强化学习在线防护网 (Online Shielding for Reinforcement Learning)

Besides the recent impressive results on reinforcement learning (RL), safety is still one of the major research challenges in RL. RL is a machine-learning approach to determine near-optimal policies in Markov decision processes (MDPs). In this paper, we consider the setting where the safety-relevant fragment of the MDP together with a temporal logic safety specification is given and many safety violations can be avoided by planning ahead a short time into the future. We propose an approach for online safety shielding of RL agents. During runtime, the shield analyses the safety of each available action. For any action, the shield computes the maximal probability to not violate the safety specification within the next $k$ steps when executing this action. Based on this probability and a given threshold, the shield decides whether to block an action from the agent. Existing offline shielding approaches compute exhaustively the safety of all state-action combinations ahead of time, resulting in huge computation times and large memory consumption. The intuition behind online shielding is to compute at runtime the set of all states that could be reached in the near future. For each of these states, the safety of all available actions is analysed and used for shielding as soon as one of the considered states is reached. Our approach is well suited for high-level planning problems where the time between decisions can be used for safety computations and it is sustainable for the agent to wait until these computations are finished. For our evaluation, we selected a 2-player version of the classical computer game SNAKE. The game represents a high-level planning problem that requires fast decisions and the multiplayer setting induces a large state space, which is computationally expensive to analyse exhaustively.
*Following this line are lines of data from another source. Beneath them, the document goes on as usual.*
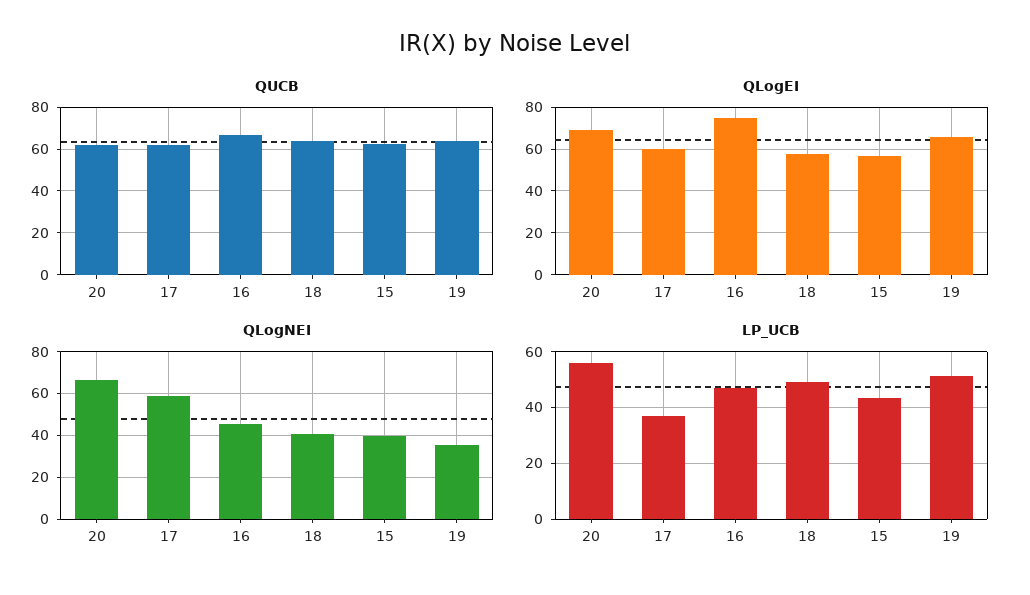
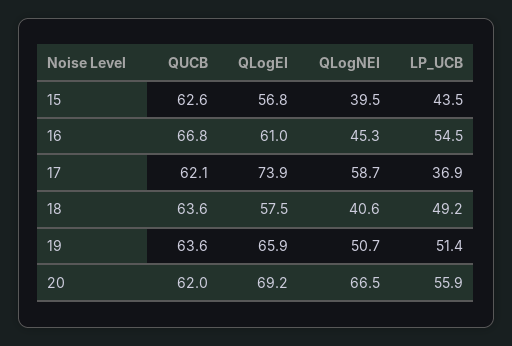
  {
    "QUCB": {
      "20": 62,
      "17": 62.1,
      "16": 66.8,
      "18": 63.6,
      "15": 62.6,
      "19": 63.6
    },
    "QLogEI": {
      "20": 69.2,
-     "17": 60,
+     "17": 73.9,
-     "16": 75,
+     "16": 61,
      "18": 57.5,
      "15": 56.8,
      "19": 65.9
    },
    "QLogNEI": {
      "20": 66.5,
      "17": 58.7,
      "16": 45.3,
      "18": 40.6,
      "15": 39.5,
-     "19": 35
+     "19": 50.7
    },
    "LP_UCB": {
      "20": 55.9,
      "17": 36.9,
-     "16": 47.5,
+     "16": 54.5,
      "18": 49.2,
      "15": 43.5,
      "19": 51.4
    }
  }

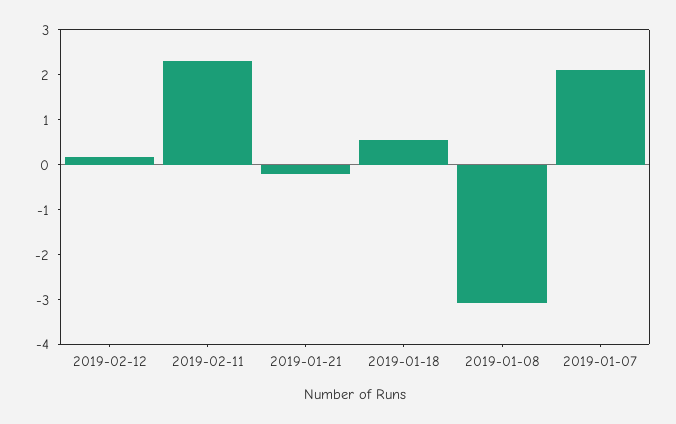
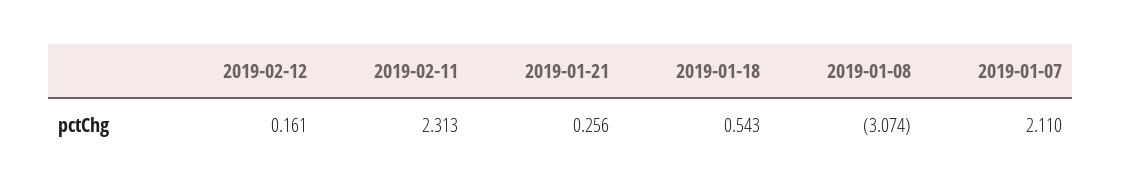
  {
    "2019-02-12": 0.161,
    "2019-02-11": 2.313,
-   "2019-01-21": -0.2,
+   "2019-01-21": 0.256,
    "2019-01-18": 0.543,
    "2019-01-08": -3.074,
    "2019-01-07": 2.11
  }

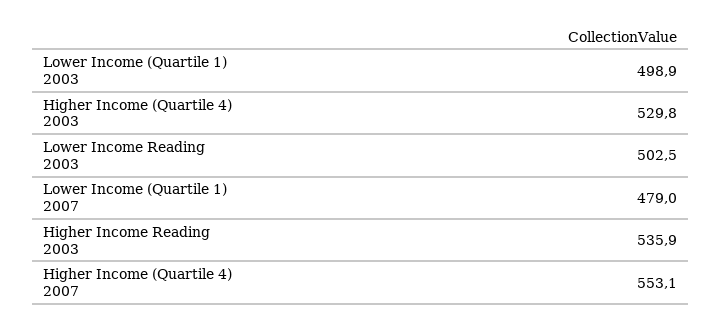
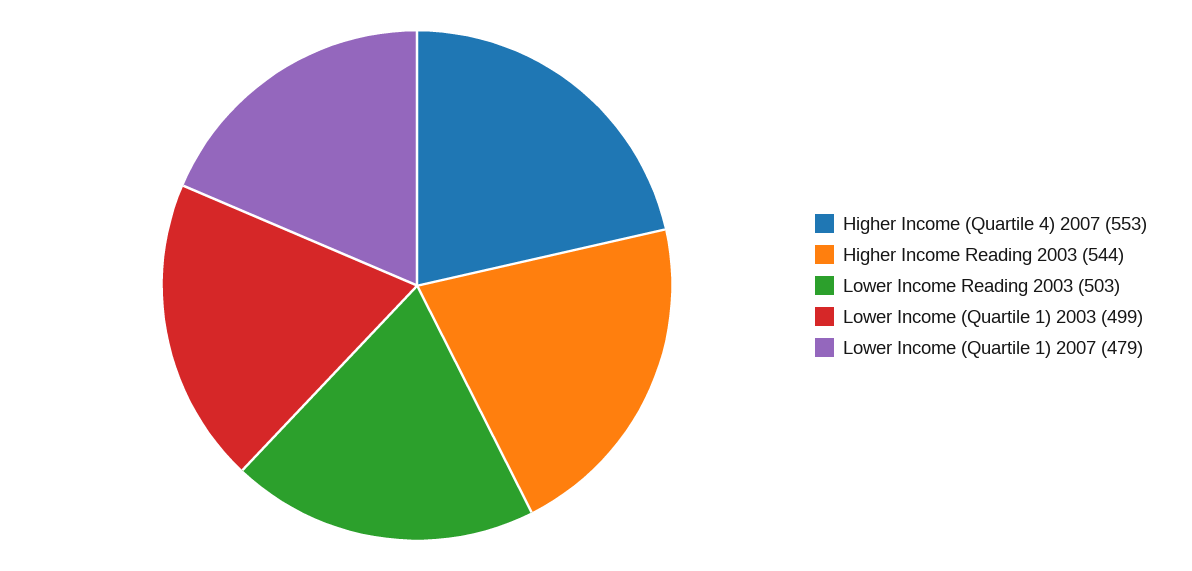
  {
    "Lower Income (Quartile 1) 2003": 498.9,
-   "Higher Income (Quartile 4) 2003": 529.8,
    "Lower Income Reading 2003": 502.5,
    "Lower Income (Quartile 1) 2007": 479,
-   "Higher Income Reading 2003": 535.9,
+   "Higher Income Reading 2003": 544,
    "Higher Income (Quartile 4) 2007": 553.1
  }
翻译：除了最近关于强化学习的令人印象深刻的成果(RL)之外,安全仍然是RL的主要研究挑战之一。RL的安全仍然是RL的主要研究挑战之一。对于任何行动,屏蔽计算出在执行此动作时不违反下一个步骤中安全规定的最大概率。基于此概率和给定阈值,屏蔽决定是否阻止代理人的行动。现有的离线屏蔽方法对未来很短的一段时间之前的所有状态-动作组合的安全进行了详尽的估算,从而导致巨大的计算时间和大量记忆消耗。在运行期间,屏蔽分析每个可用动作的安全性。对于任何行动,屏蔽计算出在执行此动作时不违反下一个步骤中安全规定的最大概率。基于此概率和一个给定的阈值,屏蔽决定决定是否阻止代理人的行动。现有的离线屏蔽方法对所有状态-动作组合的安全性进行了彻底的计算,导致巨大的计算时间和大量记忆消耗。在线屏蔽的直觉是运行时可以计算出所有在近期达到的状态的一组状态。对于每一个步骤,在运行期间,我们所选择的稳定的轨道上的决定都需要快速进行快速计算。对于每个状态,我们所使用的所有动作的安全性计算,我们所使用的所有动作都能够用来分析。